Я знала. Конечно, знала. С трёх лет, с игрушечного стетоскопа, с медведя без уха и зайчика с температурой, с «Лакки с депрессией», — с того самого первого дня в кабинете Ильи, когда она приложила пластмассовую мембрану к его груди и сказала: «У вас что-то болит. Это сердце!».
— Я буду как папа! — она вскочила со стула, и каша забыта, и салфетка со стетоскопом забыта, и всё на свете забыто, потому что её мир только что перевернулся и стал в тысячу раз больше. — И как мой братик! Помогать людям! Буду вылечивать их! Буду самым лучшим врачом, как мой пап, мам, вот увидишь!
— Будешь, — прошептала я. — Обязательно будешь.
— А где он?! Где папа? Почему он не с нами?
— Он уехал, малыш… На очень важное задание. Там далеко, и он лечит людей, которым очень плохо. Раненых. Тех, кого больше некому спасти. Но он скоро вернётся. И я обязательно вас познакомлю.
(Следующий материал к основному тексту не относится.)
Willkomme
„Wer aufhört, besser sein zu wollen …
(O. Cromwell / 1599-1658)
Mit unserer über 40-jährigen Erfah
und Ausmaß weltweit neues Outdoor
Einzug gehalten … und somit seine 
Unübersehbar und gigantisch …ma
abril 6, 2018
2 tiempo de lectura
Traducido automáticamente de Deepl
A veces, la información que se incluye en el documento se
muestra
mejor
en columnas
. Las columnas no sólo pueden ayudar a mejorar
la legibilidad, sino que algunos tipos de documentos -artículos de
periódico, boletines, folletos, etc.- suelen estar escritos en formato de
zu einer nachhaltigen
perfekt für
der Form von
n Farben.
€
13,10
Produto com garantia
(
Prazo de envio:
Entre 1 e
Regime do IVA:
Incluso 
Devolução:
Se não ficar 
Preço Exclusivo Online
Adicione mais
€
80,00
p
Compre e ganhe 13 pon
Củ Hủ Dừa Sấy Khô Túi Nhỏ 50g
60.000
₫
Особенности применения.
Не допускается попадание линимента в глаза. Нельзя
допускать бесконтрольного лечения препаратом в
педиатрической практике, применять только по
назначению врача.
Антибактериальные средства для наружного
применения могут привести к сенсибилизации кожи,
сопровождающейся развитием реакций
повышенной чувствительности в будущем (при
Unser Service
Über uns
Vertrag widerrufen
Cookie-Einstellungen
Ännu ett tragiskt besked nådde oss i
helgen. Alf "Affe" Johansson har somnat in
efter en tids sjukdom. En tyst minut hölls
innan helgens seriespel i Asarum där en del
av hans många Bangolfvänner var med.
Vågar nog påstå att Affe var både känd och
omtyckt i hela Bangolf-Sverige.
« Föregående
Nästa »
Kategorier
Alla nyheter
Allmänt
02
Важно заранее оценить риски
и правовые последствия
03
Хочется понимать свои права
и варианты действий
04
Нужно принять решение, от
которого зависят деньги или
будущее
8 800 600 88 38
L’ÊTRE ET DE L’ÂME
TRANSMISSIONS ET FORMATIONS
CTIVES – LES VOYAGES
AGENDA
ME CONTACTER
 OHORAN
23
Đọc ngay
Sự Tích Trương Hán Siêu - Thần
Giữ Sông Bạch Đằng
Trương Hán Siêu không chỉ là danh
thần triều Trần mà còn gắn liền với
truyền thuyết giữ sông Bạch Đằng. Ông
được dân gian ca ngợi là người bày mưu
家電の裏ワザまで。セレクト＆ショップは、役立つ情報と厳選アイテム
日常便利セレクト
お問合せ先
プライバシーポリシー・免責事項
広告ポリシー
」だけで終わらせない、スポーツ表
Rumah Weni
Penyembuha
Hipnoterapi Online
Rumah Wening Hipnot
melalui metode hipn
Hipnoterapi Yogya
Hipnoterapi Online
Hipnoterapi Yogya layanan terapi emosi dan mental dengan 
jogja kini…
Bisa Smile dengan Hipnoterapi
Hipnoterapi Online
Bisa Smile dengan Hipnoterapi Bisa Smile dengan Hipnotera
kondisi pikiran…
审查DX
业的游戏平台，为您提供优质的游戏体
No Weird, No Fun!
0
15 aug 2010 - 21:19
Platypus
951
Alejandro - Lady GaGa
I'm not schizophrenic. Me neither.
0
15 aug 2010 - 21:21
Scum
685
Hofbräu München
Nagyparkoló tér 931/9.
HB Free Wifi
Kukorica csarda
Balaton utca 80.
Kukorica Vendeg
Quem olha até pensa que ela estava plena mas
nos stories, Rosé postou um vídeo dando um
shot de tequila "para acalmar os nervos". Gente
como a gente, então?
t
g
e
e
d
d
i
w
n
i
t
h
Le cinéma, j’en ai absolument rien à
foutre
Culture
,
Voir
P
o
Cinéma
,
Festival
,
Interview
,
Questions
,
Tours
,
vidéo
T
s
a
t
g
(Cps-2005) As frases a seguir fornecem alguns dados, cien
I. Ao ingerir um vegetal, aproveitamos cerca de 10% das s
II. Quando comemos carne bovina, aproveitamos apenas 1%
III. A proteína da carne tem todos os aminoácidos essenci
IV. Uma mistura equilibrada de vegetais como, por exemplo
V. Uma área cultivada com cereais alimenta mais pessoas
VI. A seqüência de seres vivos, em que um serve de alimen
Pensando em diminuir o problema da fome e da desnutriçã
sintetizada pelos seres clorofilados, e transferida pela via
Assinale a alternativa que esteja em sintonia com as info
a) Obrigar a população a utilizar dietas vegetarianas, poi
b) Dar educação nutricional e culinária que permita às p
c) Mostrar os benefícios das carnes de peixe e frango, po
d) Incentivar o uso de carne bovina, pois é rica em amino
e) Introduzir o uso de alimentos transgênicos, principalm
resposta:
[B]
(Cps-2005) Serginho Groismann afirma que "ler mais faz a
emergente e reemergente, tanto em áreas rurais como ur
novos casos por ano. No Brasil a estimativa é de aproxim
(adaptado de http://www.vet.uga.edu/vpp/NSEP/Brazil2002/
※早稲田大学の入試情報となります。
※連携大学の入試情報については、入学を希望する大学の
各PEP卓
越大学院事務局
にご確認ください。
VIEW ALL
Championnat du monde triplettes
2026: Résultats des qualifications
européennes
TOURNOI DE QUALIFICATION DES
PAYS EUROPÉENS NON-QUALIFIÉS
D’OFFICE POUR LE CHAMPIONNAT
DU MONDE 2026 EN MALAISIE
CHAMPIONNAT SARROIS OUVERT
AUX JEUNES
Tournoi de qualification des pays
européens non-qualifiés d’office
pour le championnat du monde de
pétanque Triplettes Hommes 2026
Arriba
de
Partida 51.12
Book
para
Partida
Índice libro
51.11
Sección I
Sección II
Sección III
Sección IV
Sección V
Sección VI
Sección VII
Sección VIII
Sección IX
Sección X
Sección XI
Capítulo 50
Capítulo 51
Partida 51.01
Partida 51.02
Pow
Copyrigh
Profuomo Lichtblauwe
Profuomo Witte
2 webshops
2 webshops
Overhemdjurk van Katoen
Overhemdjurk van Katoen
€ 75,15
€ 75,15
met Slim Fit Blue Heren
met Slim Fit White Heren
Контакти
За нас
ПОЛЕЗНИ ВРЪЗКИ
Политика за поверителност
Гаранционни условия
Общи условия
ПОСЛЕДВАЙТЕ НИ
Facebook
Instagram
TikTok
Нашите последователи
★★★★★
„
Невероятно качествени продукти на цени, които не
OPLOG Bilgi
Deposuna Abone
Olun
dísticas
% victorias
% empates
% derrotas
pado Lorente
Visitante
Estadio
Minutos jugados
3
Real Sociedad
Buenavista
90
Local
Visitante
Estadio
— Скоро?! — она подпрыгнула, и Лакки вскинул голову и завилял хвостом. — Мам! Мам, скоро — это когда?! Завтра?! Через неделю?! Мне надо подготовиться!
— Подготовиться?
— Ну да! Я же должна ему показать, что я тоже умею! Что я тоже доктор! Мам, мне нужен новый стетоскоп, мой уже облезлый весь, а папе нельзя облезлый показывать, он же настоящий врач, он подумает, что я несерьёзная!
Она металась по кухне, и тараторила, и строила планы. Глаза её горели так, что от этого огня можно было обогреть весь наш дом. Лакки бегал за ней, его хвост молотил по стульям, каша остывала.
И казалось, что мир снова был живой, громкий, счастливый, невыносимо счастливый — так, как бывает счастлив только тогда, когда ребёнок узнаёт, что у него есть отец.
Она остановилась. Посмотрела на меня. И вдруг — резко, без разбега — бросилась мне на шею.
— Мамочка, — она прижалась ко мне всем телом, крепко обхватив мою шею, — мамочка, спасибо. Спасибо, что рассказала! Спасибо за братика и за папу. Я их уже люблю. Обоих. Максима — на небе. А папу — когда вернётся — я его обниму крепко-крепко!
Я обнимала её, и плакала, и смеялась.
Её каштановые волосы щекотали мне лицо, и она пахла овсянкой и карамелью, и Лакки подсунул мокрый нос нам под руки и лизнул обоих, и мы сидели на кухне, все трое, в восемь утра, среди остывшей каши и разрисованных салфеток.
И это было счастье…
Настоящее, некрасивое, с соплями и слезами. То самое, которое не покупается и не заслуживается, а просто приходит, когда ты наконец-то перестаёшь врать.